A ONU declarou oficialmente que o Sudão vive a maior crise humanitária do planeta, com 25 milhões de pessoas enfrentando fome severa. O número de vítimas da fome e da violência no país africano já supera os registros de conflitos que dominam o noticiário internacional, como os de Gaza e da Ucrânia, mas segue sem receber atenção diplomática ou ajuda internacional proporcional à gravidade.
A catástrofe é resultado direto de uma guerra civil que eclodiu em abril de 2023. O embate armado colocou frente a frente as Forças Armadas Sudanesas, lideradas por Abdel Fattah al-Burhan, e os Paramilitares dos Forças de Apoio Rápido, comandados por Mohamed Hamdan Dagalo.
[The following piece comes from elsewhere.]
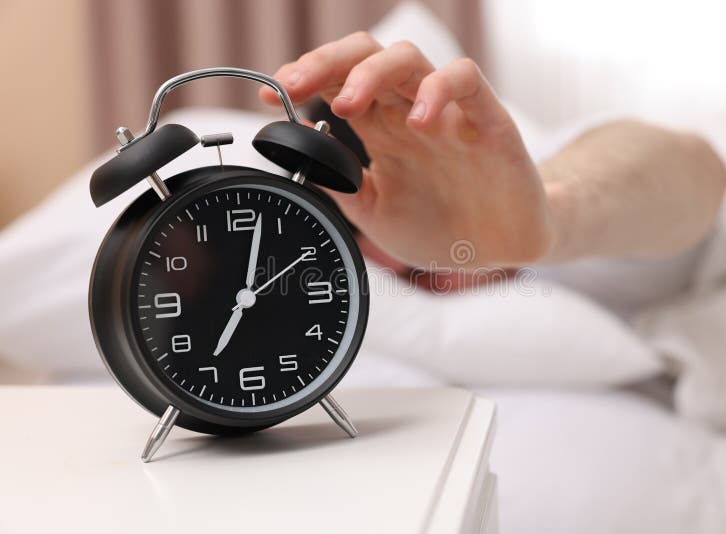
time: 7:02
A luta pelo controle do governo e dos recursos do país destruiu cidades inteiras e paralisou a economia local.
A dimensão do deslocamento civil forçado pelo conflito é impressionante. Cerca de 10 milhões de sudaneses abandonaram suas casas para fugir dos tiroteios e dos saques, buscando refúgio em regiões mais seguras do próprio território ou em países vizinhos. Famílias inteiras perderam suas fontes de renda, terras agrícolas foram devastadas e as rotas tradicionais de abastecimento de alimentos desabaram.
Diante do colapso total da infraestrutura, a fome se espalhou de forma acelerada pela população. O quadro atual de insegurança alimentar atinge quase dois terços da população do país, conforme os dados das agências da ONU. A escassez de comida, água potável e remédios cria um cenário devastador, especialmente para crianças, idosos e doentes crônicos que ficam sem qualquer tipo de atendimento médico.
Apesar dos números recordos, a resposta global tem sido pífia. As nações mais ricas e as organizações internacionais têm destinado apenas uma fração dos recursos necessários para o socorro de emergência, mobilizando uma ajuda humanitária muito abaixo do tamanho do buraco. A falta de interesse geopolítico e comercial no território sudanês faz com que a tragédia permaneça afastada dos holofotes da diplomacia mundial e da imprensa internacional.
A comunidade internacional ainda luta para viabilizar acordos de cessar-fogo, mas as negociações esbarram na desconfiança mútua entre os generais rivais. Sem um acordo político real, a entrega de mantimentos e a circulação de equipes de resgate ficam extremamente perigosas, inviabilizando a distribuição eficiente dos estoques de ajuda que chegam às fronteiras do país.
Por que importa: O Brasil sabe bem o custo social e econômico da fome e atua historicamente em missões de paz e na exportação de alimentos. Em um mercado globalizado, a instabilidade crônica de nações como o Sudão destrói rotas comerciais vitais e eleva os custos da ajuda internacional, o que pressiona o orçamento de órgãos como a ONU e impacta indiretamente o preço global de commodities agrícolas e insumos que também chegam à mesa dos brasileiros.